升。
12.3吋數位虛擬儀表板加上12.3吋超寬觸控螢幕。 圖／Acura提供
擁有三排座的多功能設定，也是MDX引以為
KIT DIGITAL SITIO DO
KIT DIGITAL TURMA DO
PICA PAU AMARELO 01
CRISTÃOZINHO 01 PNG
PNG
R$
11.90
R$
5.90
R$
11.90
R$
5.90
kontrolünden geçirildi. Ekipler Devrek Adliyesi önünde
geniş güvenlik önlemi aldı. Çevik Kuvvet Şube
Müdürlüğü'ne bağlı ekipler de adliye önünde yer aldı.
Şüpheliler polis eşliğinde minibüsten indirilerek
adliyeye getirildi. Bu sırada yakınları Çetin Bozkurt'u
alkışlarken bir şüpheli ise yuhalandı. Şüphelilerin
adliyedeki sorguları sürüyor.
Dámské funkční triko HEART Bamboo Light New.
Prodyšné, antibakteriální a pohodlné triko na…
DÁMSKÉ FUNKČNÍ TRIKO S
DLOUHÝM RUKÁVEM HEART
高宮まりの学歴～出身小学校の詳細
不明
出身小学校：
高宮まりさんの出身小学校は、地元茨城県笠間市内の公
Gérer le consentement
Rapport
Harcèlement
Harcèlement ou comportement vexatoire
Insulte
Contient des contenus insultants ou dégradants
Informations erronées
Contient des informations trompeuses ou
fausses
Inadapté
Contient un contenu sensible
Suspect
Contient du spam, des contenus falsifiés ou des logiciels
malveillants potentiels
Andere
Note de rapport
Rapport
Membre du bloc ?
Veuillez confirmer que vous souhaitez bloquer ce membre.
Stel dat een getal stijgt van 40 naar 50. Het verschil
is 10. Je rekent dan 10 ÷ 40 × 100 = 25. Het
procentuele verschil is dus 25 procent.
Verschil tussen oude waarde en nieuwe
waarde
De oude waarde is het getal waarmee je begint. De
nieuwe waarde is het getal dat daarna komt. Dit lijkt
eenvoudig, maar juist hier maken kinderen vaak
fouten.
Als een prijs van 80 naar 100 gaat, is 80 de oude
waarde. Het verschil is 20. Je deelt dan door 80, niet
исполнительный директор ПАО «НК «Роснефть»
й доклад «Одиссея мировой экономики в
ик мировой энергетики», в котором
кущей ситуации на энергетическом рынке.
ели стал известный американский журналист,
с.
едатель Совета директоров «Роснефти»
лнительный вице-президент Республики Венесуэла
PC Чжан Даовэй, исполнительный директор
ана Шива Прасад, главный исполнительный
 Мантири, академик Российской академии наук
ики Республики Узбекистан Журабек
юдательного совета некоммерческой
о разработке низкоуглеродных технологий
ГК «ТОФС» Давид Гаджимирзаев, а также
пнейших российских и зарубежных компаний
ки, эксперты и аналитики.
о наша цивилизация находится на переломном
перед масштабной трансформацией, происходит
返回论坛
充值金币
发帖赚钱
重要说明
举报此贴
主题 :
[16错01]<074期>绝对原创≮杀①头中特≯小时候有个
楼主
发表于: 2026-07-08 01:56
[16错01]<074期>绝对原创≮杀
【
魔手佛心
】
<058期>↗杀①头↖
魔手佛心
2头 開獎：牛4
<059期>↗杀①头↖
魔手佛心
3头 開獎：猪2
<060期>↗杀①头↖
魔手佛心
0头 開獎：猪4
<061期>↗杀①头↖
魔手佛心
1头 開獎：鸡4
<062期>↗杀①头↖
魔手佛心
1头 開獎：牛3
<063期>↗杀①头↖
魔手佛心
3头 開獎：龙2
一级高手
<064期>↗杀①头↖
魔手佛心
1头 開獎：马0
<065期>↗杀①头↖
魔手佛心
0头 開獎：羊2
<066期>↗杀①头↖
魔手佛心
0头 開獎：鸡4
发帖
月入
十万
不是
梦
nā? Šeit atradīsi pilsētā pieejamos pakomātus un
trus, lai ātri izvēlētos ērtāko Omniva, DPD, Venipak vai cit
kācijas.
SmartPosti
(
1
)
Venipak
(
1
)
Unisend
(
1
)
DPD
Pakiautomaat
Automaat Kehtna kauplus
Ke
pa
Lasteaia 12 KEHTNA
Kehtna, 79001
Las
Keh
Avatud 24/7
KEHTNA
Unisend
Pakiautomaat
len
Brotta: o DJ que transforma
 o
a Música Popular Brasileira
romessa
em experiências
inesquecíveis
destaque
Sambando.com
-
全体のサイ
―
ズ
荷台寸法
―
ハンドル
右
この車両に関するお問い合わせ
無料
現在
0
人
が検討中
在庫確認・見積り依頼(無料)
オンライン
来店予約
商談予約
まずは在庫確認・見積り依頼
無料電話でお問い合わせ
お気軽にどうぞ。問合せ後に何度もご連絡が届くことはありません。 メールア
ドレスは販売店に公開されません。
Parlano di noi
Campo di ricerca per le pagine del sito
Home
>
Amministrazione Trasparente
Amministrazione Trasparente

────────────────

### TO-DO ITEM
Write out the records once more, precisely as they stand.

### COMPLETED EXERCISE
升。
12.3吋數位虛擬儀表板加上12.3吋超寬觸控螢幕。 圖／Acura提供
擁有三排座的多功能設定，也是MDX引以為
KIT DIGITAL SITIO DO
KIT DIGITAL TURMA DO
PICA PAU AMARELO 01
CRISTÃOZINHO 01 PNG
PNG
R$
11.90
R$
5.90
R$
11.90
R$
5.90
kontrolünden geçirildi. Ekipler Devrek Adliyesi önünde
geniş güvenlik önlemi aldı. Çevik Kuvvet Şube
Müdürlüğü'ne bağlı ekipler de adliye önünde yer aldı.
Şüpheliler polis eşliğinde minibüsten indirilerek
adliyeye getirildi. Bu sırada yakınları Çetin Bozkurt'u
alkışlarken bir şüpheli ise yuhalandı. Şüphelilerin
adliyedeki sorguları sürüyor.
Dámské funkční triko HEART Bamboo Light New.
Prodyšné, antibakteriální a pohodlné triko na…
DÁMSKÉ FUNKČNÍ TRIKO S
DLOUHÝM RUKÁVEM HEART
高宮まりの学歴～出身小学校の詳細
不明
出身小学校：
高宮まりさんの出身小学校は、地元茨城県笠間市内の公
Gérer le consentement
Rapport
Harcèlement
Harcèlement ou comportement vexatoire
Insulte
Contient des contenus insultants ou dégradants
Informations erronées
Contient des informations trompeuses ou
fausses
Inadapté
Contient un contenu sensible
Suspect
Contient du spam, des contenus falsifiés ou des logiciels
malveillants potentiels
Andere
Note de rapport
Rapport
Membre du bloc ?
Veuillez confirmer que vous souhaitez bloquer ce membre.
Stel dat een getal stijgt van 40 naar 50. Het verschil
is 10. Je rekent dan 10 ÷ 40 × 100 = 25. Het
procentuele verschil is dus 25 procent.
Verschil tussen oude waarde en nieuwe
waarde
De oude waarde is het getal waarmee je begint. De
nieuwe waarde is het getal dat daarna komt. Dit lijkt
eenvoudig, maar juist hier maken kinderen vaak
fouten.
Als een prijs van 80 naar 100 gaat, is 80 de oude
waarde. Het verschil is 20. Je deelt dan door 80, niet
исполнительный директор ПАО «НК «Роснефть»
й доклад «Одиссея мировой экономики в
ик мировой энергетики», в котором
кущей ситуации на энергетическом рынке.
ели стал известный американский журналист,
с.
едатель Совета директоров «Роснефти»
лнительный вице-президент Республики Венесуэла
PC Чжан Даовэй, исполнительный директор
ана Шива Прасад, главный исполнительный
 Мантири, академик Российской академии наук
ики Республики Узбекистан Журабек
юдательного совета некоммерческой
о разработке низкоуглеродных технологий
ГК «ТОФС» Давид Гаджимирзаев, а также
пнейших российских и зарубежных компаний
ки, эксперты и аналитики.
о наша цивилизация находится на переломном
перед масштабной трансформацией, происходит
返回论坛
充值金币
发帖赚钱
重要说明
举报此贴
主题 :
[16错01]<074期>绝对原创≮杀①头中特≯小时候有个
楼主
发表于: 2026-07-08 01:56
[16错01]<074期>绝对原创≮杀
【
魔手佛心
】
<058期>↗杀①头↖
魔手佛心
2头 開獎：牛4
<059期>↗杀①头↖
魔手佛心
3头 開獎：猪2
<060期>↗杀①头↖
魔手佛心
0头 開獎：猪4
<061期>↗杀①头↖
魔手佛心
1头 開獎：鸡4
<062期>↗杀①头↖
魔手佛心
1头 開獎：牛3
<063期>↗杀①头↖
魔手佛心
3头 開獎：龙2
一级高手
<064期>↗杀①头↖
魔手佛心
1头 開獎：马0
<065期>↗杀①头↖
魔手佛心
0头 開獎：羊2
<066期>↗杀①头↖
魔手佛心
0头 開獎：鸡4
发帖
月入
十万
不是
梦
nā? Šeit atradīsi pilsētā pieejamos pakomātus un
trus, lai ātri izvēlētos ērtāko Omniva, DPD, Venipak vai cit
kācijas.
SmartPosti
(
1
)
Venipak
(
1
)
Unisend
(
1
)
DPD
Pakiautomaat
Automaat Kehtna kauplus
Ke
pa
Lasteaia 12 KEHTNA
Kehtna, 79001
Las
Keh
Avatud 24/7
KEHTNA
Unisend
Pakiautomaat
len
Brotta: o DJ que transforma
 o
a Música Popular Brasileira
romessa
em experiências
inesquecíveis
destaque
Sambando.com
-
全体のサイ
―
ズ
荷台寸法
―
ハンドル
右
この車両に関するお問い合わせ
無料
現在
0
人
が検討中
在庫確認・見積り依頼(無料)
オンライン
来店予約
商談予約
まずは在庫確認・見積り依頼
無料電話でお問い合わせ
お気軽にどうぞ。問合せ後に何度もご連絡が届くことはありません。 メールア
ドレスは販売店に公開されません。
Parlano di noi
Campo di ricerca per le pagine del sito
Home
>
Amministrazione Trasparente
Amministrazione Trasparente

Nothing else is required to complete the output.